Retailers and trade bodies have called for clarity over risks to the supply chain caused by Brexit, following the publication of the government’s white paper last week. 

The paper, which was released on 12 July, outlined the government’s initial plans for trading with the EU once the UK leaves. It proposed a customs deal allowing the UK to charge its own tariffs for imported goods, and taxes on international products and employment rules for foreign workers. 

Vince Malone, from Tenby Post Office in Pembrokeshire, said the paper simply reiterated existing information, but he had been shocked to hear his local milk supplier had immediately decided to hold back investment. 

“They are not confident about investing in new packaging materials and have told us they can only provide us with their current level of service,” he said. “This worries me, as we were hoping for this partnership to grow, but it’s plateaued.”

He added: “Our biggest worry is the unknown. We have also put discussions about expanding our store on hold until we feel comfortable with what’s going to happen. I would like a definitive answer at the earliest opportunity about how Brexit will work.”

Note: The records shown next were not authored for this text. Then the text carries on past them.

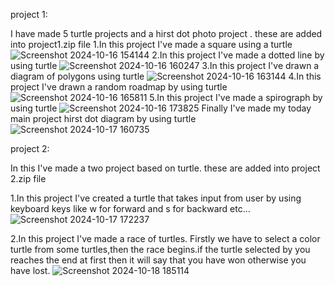 project 1:

I have made 5 turtle projects and a hirst dot photo project .
these are added into project1.zip file
1.In this project I've made a square using a turtle
![Screenshot 2024-10-16 154144](https://github.com/user-attachments/assets/f967b2c8-7166-48c5-9bbb-9ec8feb7988b)
2.In this project I've made a dotted line by using turtle
![Screenshot 2024-10-16 160247](https://github.com/user-attachments/assets/5f159b00-b75c-4fa3-a55e-31a2ea103c08)
3.In this project  I've drawn a diagram of polygons using turtle
![Screenshot 2024-10-16 163144](https://github.com/user-attachments/assets/4a392525-ae9b-4bf8-8680-f1a1d79adfe6)
4.In this project I've drawn a random roadmap by using turtle
![Screenshot 2024-10-16 165811](https://github.com/user-attachments/assets/98ba17bd-9e7c-4f40-93ad-d53b0e90e164)
5.In this project I've made a spirograph by using turtle
![Screenshot 2024-10-16 173825](https://github.com/user-attachments/assets/d7fee421-b991-4a94-bf6f-fa0b91c4beda)
Finally I've made my today main project hirst dot diagram by using turtle
![Screenshot 2024-10-17 160735](https://github.com/user-attachments/assets/2bb14d11-82f4-4d98-b9fa-a512c7264ce0)

project 2:

In this I've made a two project based on turtle.
these are added into project 2.zip file

1.In this project I've created a turtle that takes input from user by using keyboard keys like w for forward and s for backward etc...
![Screenshot 2024-10-17 172237](https://github.com/user-attachments/assets/d53308ee-7232-48c9-a880-b17f098ec7de)

2.In this project I've made a race of turtles.
Firstly we have to select a color turtle from some turtles,then the race begins.if the turtle selected by you reaches the end at first then it will say that you have won otherwise you have lost.
![Screenshot 2024-10-18 185114](https://github.com/user-attachments/assets/f9b9b43f-2ebb-4ba4-af29-22972fb84db1)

Arla Foods has also warned of a ‘dairy dilemma’, leading to a potential shortage of dairy staples.

British Retail Consortium (BRC) chief executive officer Helen Dickinson said: “The BRC will be launching a toolkit to help retailers and their EU colleagues understand what steps they need to take.”

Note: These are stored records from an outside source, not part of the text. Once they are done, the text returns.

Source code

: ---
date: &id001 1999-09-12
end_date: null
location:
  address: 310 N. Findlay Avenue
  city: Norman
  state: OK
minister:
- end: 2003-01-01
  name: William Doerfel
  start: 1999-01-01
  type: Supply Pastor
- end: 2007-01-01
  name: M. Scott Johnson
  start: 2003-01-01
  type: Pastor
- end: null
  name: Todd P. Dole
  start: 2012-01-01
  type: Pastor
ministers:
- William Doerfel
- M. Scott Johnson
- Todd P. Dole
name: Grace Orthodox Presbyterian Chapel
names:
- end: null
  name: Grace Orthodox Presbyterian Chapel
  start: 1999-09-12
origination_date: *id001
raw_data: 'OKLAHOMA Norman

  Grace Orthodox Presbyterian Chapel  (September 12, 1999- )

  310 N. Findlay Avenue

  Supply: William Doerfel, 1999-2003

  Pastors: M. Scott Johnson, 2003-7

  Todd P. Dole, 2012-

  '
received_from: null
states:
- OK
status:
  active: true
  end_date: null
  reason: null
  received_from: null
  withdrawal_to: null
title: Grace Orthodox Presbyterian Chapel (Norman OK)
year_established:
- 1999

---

The Association of Convenience Stores added it is working with the government to get more clarity on what its proposals will mean for the convenience sector, as well as their effect on the labour market.

However, retail analyst at GlobalData Thomas Brereton said British suppliers could experience a ‘silver lining’.

“With the largest grocers reliant on international buying power and keeping product mixes fixed, smaller independents may be more flexible, increasing the number of UK sources, which will incur less uncertainty for the near future, and thus offer consumers more reliable, fixed prices,” he said.